My father told me this – when Sholay released in 1975, children used to be scared of ‘Gabbar Singh’. He was the epitome of evilness, the ultimate villain. However, years later when Baazigar released in 1993, women crooned over the anti-hero character Ajay played by Shah Rukh. He did some awful things, but he wasn’t considered all bad.
When I was introduced to the corporate world, I had the misfortune of working with a terrible boss. He was rude and strict and confused and …I could go on and on but you get the point. He was the ultimate villain of my life back then.
And then one day I ran into him at a restaurant during the weekend. My first instinct was to hide and run out. But then he saw me and I couldn’t do that anymore. He called me over. I reluctantly went to him and noticed he had his family along. He introduced me to his wife, kid and father and then even added some (completely unexpected) praise for me. I said hello to all and then excused myself…I had friends waiting.
Over the next hour I noticed things in him I never had earlier. He was smiling most of the time, his kid seemed to adore him, he was even helpful to his father who was old. In other words he wasn’t behaving like the super-villain I always took him to be. I am sure to his family he must be the hero.

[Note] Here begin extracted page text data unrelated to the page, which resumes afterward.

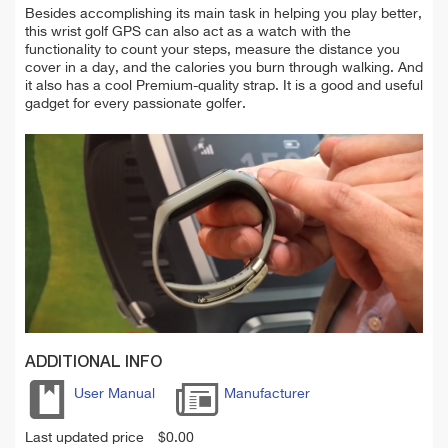
Besides accomplishing its main task in helping you play better,
this wrist golf GPS can also act as a watch with the
functionality to count your steps, measure the distance you
cover in a day, and the calories you burn through walking. And
it also has a cool Premium-quality strap. It is a good and useful
gadget for every passionate golfer.
ADDITIONAL INFO
User Manual
Manufacturer
Last updated price
$
0.00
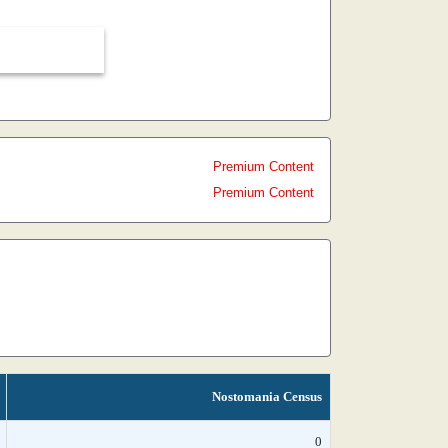
Premium Content
Premium Content
Nostomania Census
0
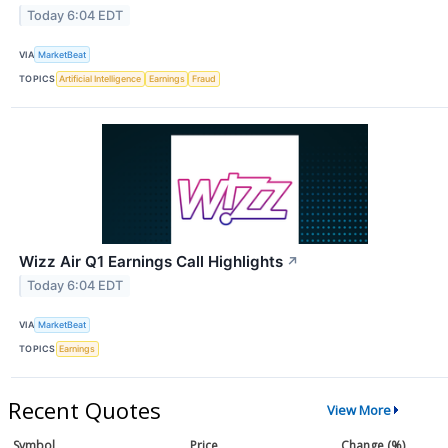
Today 6:04 EDT
VIA
MarketBeat
TOPICS
Artificial Intelligence
Earnings
Fraud
Wizz Air Q1 Earnings Call Highlights
↗
Today 6:04 EDT
VIA
MarketBeat
TOPICS
Earnings
Recent Quotes
View More
Symbol
Price
Change (%)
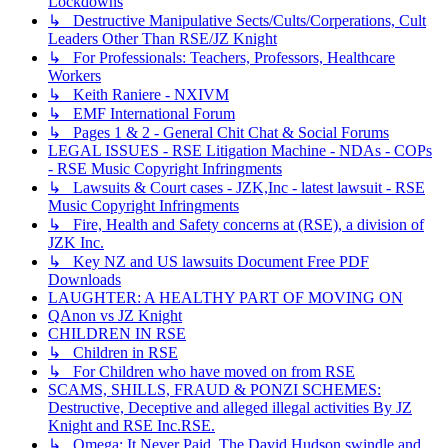
Lockdowns
↳ Destructive Manipulative Sects/Cults/Corperations, Cult
Leaders Other Than RSE/JZ Knight
↳ For Professionals: Teachers, Professors, Healthcare
Workers
↳ Keith Raniere - NXIVM
↳ EMF International Forum
↳ Pages 1 & 2 - General Chit Chat & Social Forums
LEGAL ISSUES - RSE Litigation Machine - NDAs - COPs
- RSE Music Copyright Infringments
↳ Lawsuits & Court cases - JZK,Inc - latest lawsuit - RSE
Music Copyright Infringments
↳ Fire, Health and Safety concerns at (RSE), a division of
JZK Inc.
↳ Key NZ and US lawsuits Document Free PDF
Downloads
LAUGHTER: A HEALTHY PART OF MOVING ON
QAnon vs JZ Knight
CHILDREN IN RSE
↳ Children in RSE
↳ For Children who have moved on from RSE
SCAMS, SHILLS, FRAUD & PONZI SCHEMES:
Destructive, Deceptive and alleged illegal activities By JZ
Knight and RSE Inc.RSE.
↳ Omega: It Never Paid. The David Hudson swindle and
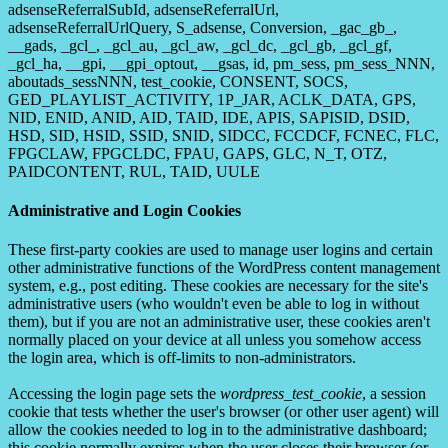
adsenseReferralSubId, adsenseReferralUrl,
adsenseReferralUrlQuery, S_adsense, Conversion, _gac_gb_,
__gads, _gcl_, _gcl_au, _gcl_aw, _gcl_dc, _gcl_gb, _gcl_gf,
_gcl_ha, __gpi, __gpi_optout, __gsas, id, pm_sess, pm_sess_NNN,
aboutads_sessNNN, test_cookie, CONSENT, SOCS,
GED_PLAYLIST_ACTIVITY, 1P_JAR, ACLK_DATA, GPS,
NID, ENID, ANID, AID, TAID, IDE, APIS, SAPISID, DSID,
HSD, SID, HSID, SSID, SNID, SIDCC, FCCDCF, FCNEC, FLC,
FPGCLAW, FPGCLDC, FPAU, GAPS, GLC, N_T, OTZ,
PAIDCONTENT, RUL, TAID, UULE
Administrative and Login Cookies
These first-party cookies are used to manage user logins and certain
other administrative functions of the WordPress content management
system, e.g., post editing. These cookies are necessary for the site's
administrative users (who wouldn't even be able to log in without
them), but if you are not an administrative user, these cookies aren't
normally placed on your device at all unless you somehow access
the login area, which is off-limits to non-administrators.
Accessing the login page sets the
wordpress_test_cookie
, a session
cookie that tests whether the user's browser (or other user agent) will
allow the cookies needed to log in to the administrative dashboard;
this cookie normally expires when the user closes their browser (or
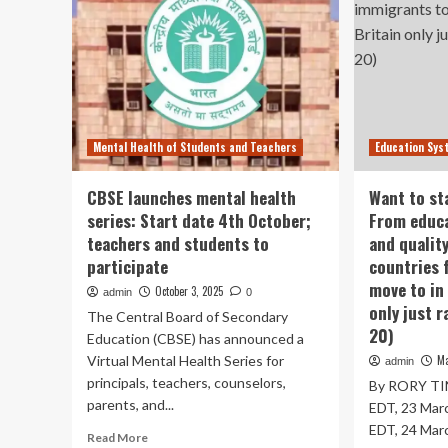
Mental Health of Students and Teachers
Education Sys
CBSE launches mental health
Want to st
series: Start date 4th October;
From educa
teachers and students to
and quality
participate
countries 
move to in
October 3, 2025
admin
0
only just r
The Central Board of Secondary
20)
Education (CBSE) has announced a
Virtual Mental Health Series for
Ma
admin
principals, teachers, counselors,
By RORY TIN
parents, and...
EDT, 23 Mar
EDT, 24 Marc
Read
Read More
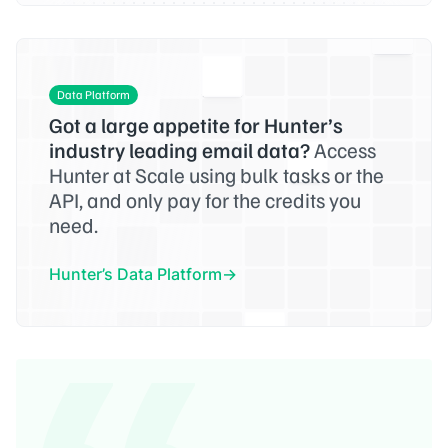
Data Platform
Got a large appetite for Hunter’s
industry leading email data?
Access
Hunter at Scale using bulk tasks or the
API, and only pay for the credits you
need.
Hunter’s Data Platform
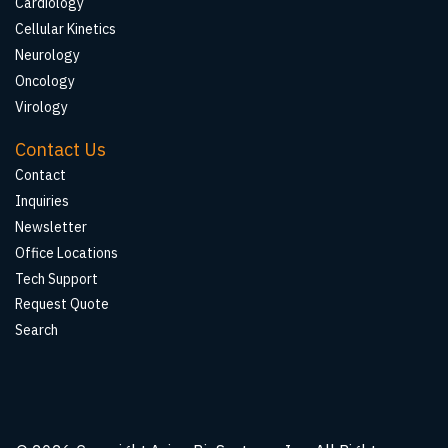
Cardiology
Cellular Kinetics
Neurology
Oncology
Virology
Contact Us
Contact
Inquiries
Newsletter
Office Locations
Tech Support
Request Quote
Search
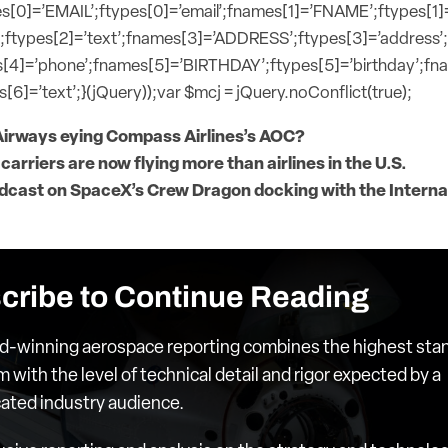
s[0]=’EMAIL’;ftypes[0]=’email’;fnames[1]=’FNAME’;ftypes[1]
;ftypes[2]=’text’;fnames[3]=’ADDRESS’;ftypes[3]=’address’
[4]=’phone’;fnames[5]=’BIRTHDAY’;ftypes[5]=’birthday’;f
[6]=’text’;}(jQuery));var $mcj = jQuery.noConflict(true);
Airways eying Compass Airlines’s AOC?
 carriers are now flying more than airlines in the U.S.
dcast on SpaceX’s Crew Dragon docking with the Interna
cribe to Continue Reading
d-winning aerospace reporting combines the highest sta
m with the level of technical detail and rigor expected by a
cated industry audience.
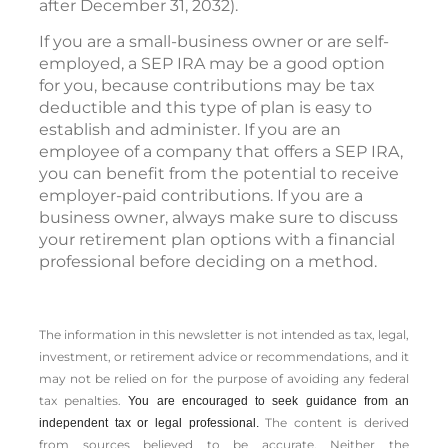
after December 31, 2032).
If you are a small-business owner or are self-
employed, a SEP IRA may be a good option
for you, because contributions may be tax
deductible and this type of plan is easy to
establish and administer. If you are an
employee of a company that offers a SEP IRA,
you can benefit from the potential to receive
employer-paid contributions. If you are a
business owner, always make sure to discuss
your retirement plan options with a financial
professional before deciding on a method.
The information in this newsletter is not intended as tax, legal,
investment, or retirement advice or recommendations, and it
may not be relied on for the ­purpose of ­avoiding any ­federal
tax penalties.
You are encouraged to seek guidance from an
The content is derived
independent tax or legal professional.
from sources believed to be accurate. Neither the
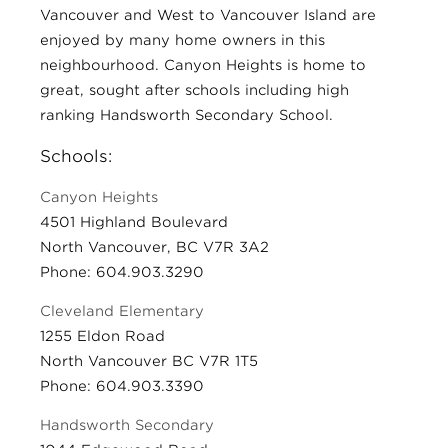
Vancouver and West to Vancouver Island are
enjoyed by many home owners in this
neighbourhood. Canyon Heights is home to
great, sought after schools including high
ranking Handsworth Secondary School.
Schools:
Canyon Heights
4501 Highland Boulevard
North Vancouver, BC V7R 3A2
Phone: 604.903.3290
Cleveland Elementary
1255 Eldon Road
North Vancouver BC V7R 1T5
Phone: 604.903.3390
Handsworth Secondary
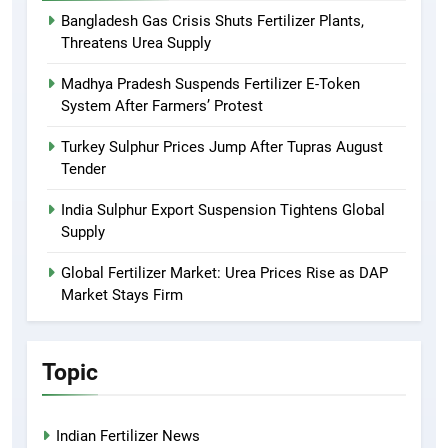
Bangladesh Gas Crisis Shuts Fertilizer Plants,
Threatens Urea Supply
Madhya Pradesh Suspends Fertilizer E-Token
System After Farmers’ Protest
Turkey Sulphur Prices Jump After Tupras August
Tender
India Sulphur Export Suspension Tightens Global
Supply
Global Fertilizer Market: Urea Prices Rise as DAP
Market Stays Firm
Topic
Indian Fertilizer News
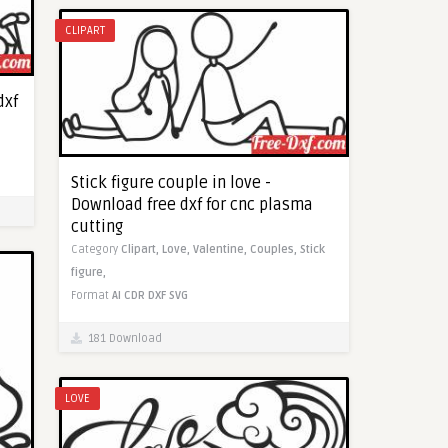
CLIPART
dxf
Stick figure couple in love -
Download free dxf for cnc plasma
cutting
Category
Clipart,
Love,
Valentine,
Couples,
Stick
figure,
Format
AI
CDR
DXF
SVG
181 Download
LOVE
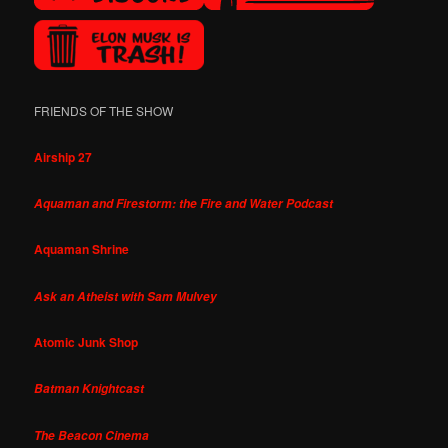
FRIENDS OF THE SHOW
Airship 27
Aquaman and Firestorm: the Fire and Water Podcast
Aquaman Shrine
Ask an Atheist with Sam Mulvey
Atomic Junk Shop
Batman Knightcast
The Beacon Cinema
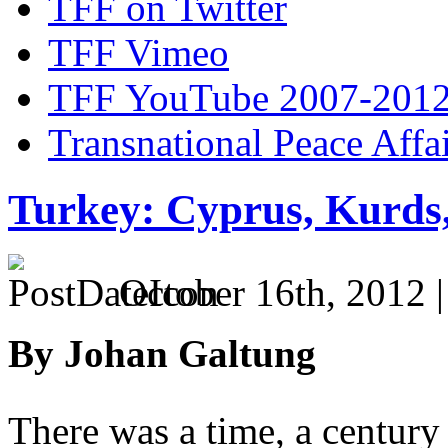
TFF on Twitter
TFF Vimeo
TFF YouTube 2007-201
Transnational Peace Affa
Turkey: Cyprus, Kurds
October 16th, 2012 
By Johan Galtung
There was a time, a century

And that is when I realized it – There are no villains…only heroes (good people who do good things) and anti-heroes (good people who sometimes do bad things).
Somewhere along the years I had forgotten this important lesson. I was reminded of it recently when I noticed someone I used to detest earlier do something nice. Now I don’t detest him any more, but yes I don’t like certain things he does. Separating the deed from the doer makes all the difference.